A ascensão da economia circular
Além da valorização das experiências virtuais e dos produtores locais, a aplicação do design regenerativo, com o reaproveitamento de materiais, e o incentivo ao uso de artigos de segunda mão também serão motores importantes na transformação radical da cultura do consumo. É a ascensão da economia circular, da qual uma das principais vertentes é o endereçamento da responsabilidade do descarte e da reutilização de produtos para o fabricante da peça original. As soluções precisam contemplar tanto o problema dos lixões gigantescos, que hoje servem como depósito de produtos inutilizados ou defasados, quanto a redução da extração e do consumo de matéria-prima.

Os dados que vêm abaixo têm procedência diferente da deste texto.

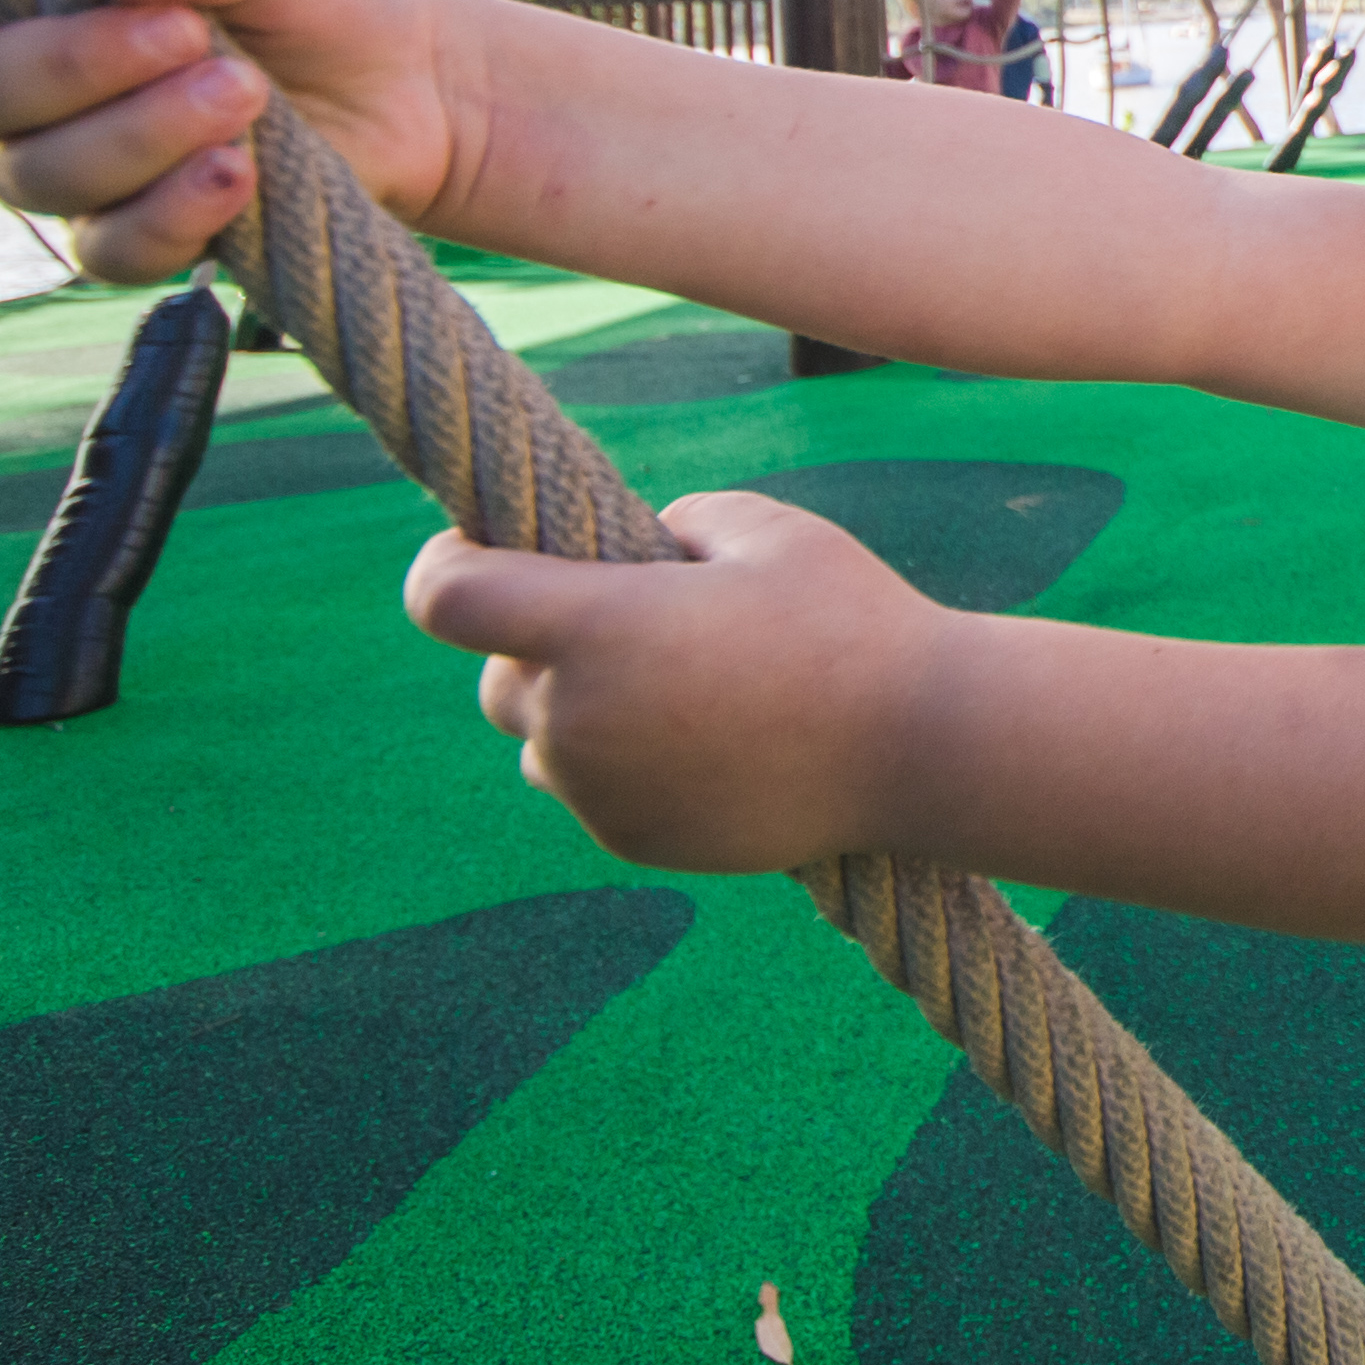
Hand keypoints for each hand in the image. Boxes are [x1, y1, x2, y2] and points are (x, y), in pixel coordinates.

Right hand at [0, 0, 457, 280]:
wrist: (409, 90)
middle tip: (189, 34)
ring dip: (140, 132)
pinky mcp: (134, 237)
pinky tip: (237, 171)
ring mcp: (68, 167)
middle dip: (68, 65)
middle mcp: (22, 81)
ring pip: (33, 177)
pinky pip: (107, 249)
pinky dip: (173, 211)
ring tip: (244, 89)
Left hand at [403, 490, 953, 874]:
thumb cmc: (849, 621)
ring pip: (541, 739)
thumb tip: (635, 550)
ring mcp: (600, 792)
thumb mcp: (763, 529)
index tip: (485, 547)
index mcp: (594, 629)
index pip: (444, 598)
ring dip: (579, 708)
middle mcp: (576, 718)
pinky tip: (711, 740)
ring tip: (683, 686)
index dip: (444, 562)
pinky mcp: (633, 840)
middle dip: (538, 643)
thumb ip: (673, 523)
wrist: (920, 750)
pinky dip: (624, 762)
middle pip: (495, 676)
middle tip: (634, 621)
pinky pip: (592, 790)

Uma das tendências em alta é a estratégia de resale, que não passa necessariamente por oferecer grandes descontos nos preços de artigos usados ou do serviço de reparo cobrado do consumidor final. Nas lojas da Patagonia, o conserto de uma peça pode sair quase tão caro quanto uma roupa nova, para que essa conta feche e a empresa siga obtendo lucro dentro desse modelo. Ou seja: é preciso que o consumidor esteja ciente e de acordo com a proposta de valor da marca e da dinâmica heterodoxa dessa transação, em comparação com o capitalismo como o praticamos atualmente.
A força das comunidades e o papel da publicidade
Para que esse convencimento ocorra de maneira mais orgânica, o estímulo à sensação de pertencimento a uma comunidade é uma das maneiras mais eficientes. E as melhores ferramentas para gerar esse engajamento são a transparência e comprometimento de uma empresa em assumir, junto à sociedade, responsabilidades que estejam alinhadas com sua atuação, uma versão contemporânea e altruísta, com desdobramentos além-mercado. do que foi consagrado chamar de “propósito” de uma marca.

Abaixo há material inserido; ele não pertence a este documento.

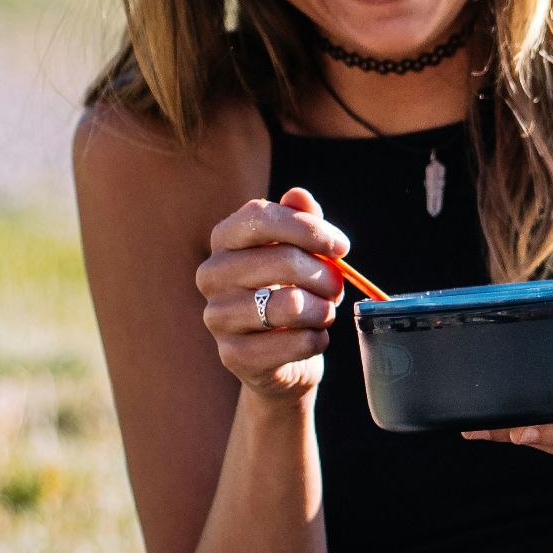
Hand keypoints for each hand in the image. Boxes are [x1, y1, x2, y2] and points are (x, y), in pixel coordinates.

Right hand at [196, 188, 347, 401]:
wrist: (279, 357)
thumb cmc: (292, 291)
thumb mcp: (300, 252)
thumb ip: (301, 220)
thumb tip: (299, 196)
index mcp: (224, 239)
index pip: (261, 217)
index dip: (308, 228)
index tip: (341, 247)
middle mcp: (210, 274)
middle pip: (283, 260)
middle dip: (325, 275)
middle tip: (337, 287)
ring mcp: (217, 316)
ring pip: (291, 305)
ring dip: (323, 310)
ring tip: (324, 313)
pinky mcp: (233, 355)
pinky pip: (295, 342)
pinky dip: (317, 340)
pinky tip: (313, 338)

Nesse território vasto e fértil a ser explorado por marcas criativas e compromissadas, a publicidade pode ocupar um lugar relevante, assumindo um papel mais educativo, ao influenciar as mudanças de comportamento necessárias a uma era de consumo sustentável.
Para ganharem alcance e visibilidade, as ações das empresas para reduzir o ritmo das mudanças climáticas precisam ser difundidas. Uma abordagem que envolva mensagens positivas e acessíveis ao público sem familiaridade com o tema costuma alcançar resultados melhores do que o uso de terminologias científicas, que dificultam a compreensão.
Em uma sociedade politicamente e socialmente polarizada, também é preciso vencer a resistência de parte do público, que acredita que o aquecimento global não passa de uma estratégia alarmista para mudar o fluxo global do capital e impactar a ordem vigente, contribuindo para a conversão de conservadores em progressistas.
Ao longo dos últimos cem anos, já ficou provado a eficácia da publicidade para elevar os níveis de consumo além do racionalmente necessário. Com a necessidade de reduzir as emissões de carbono praticamente à metade até 2030, antes que as consequências das mudanças climáticas se tornem irreversíveis, talvez tenha chegado a hora da propaganda mostrar sua eficiência também no sentido contrário. Nessa busca por um novo propósito para o comércio, conexão e cultura serão fundamentais.
“A mensagem pode ser muito positiva. É possível ganhar dinheiro na economia circular, é preciso somente ajustar o mind set”, pondera Kate Ancketill. “Há um papel importante que a publicidade pode prestar, mostrando como soluções práticas e simples podem ser divertidas, possíveis, envolver todo mundo e não reforçar essa ideia de que os problemas são tão grandes que uma pessoa sozinha não pode causar um impacto”.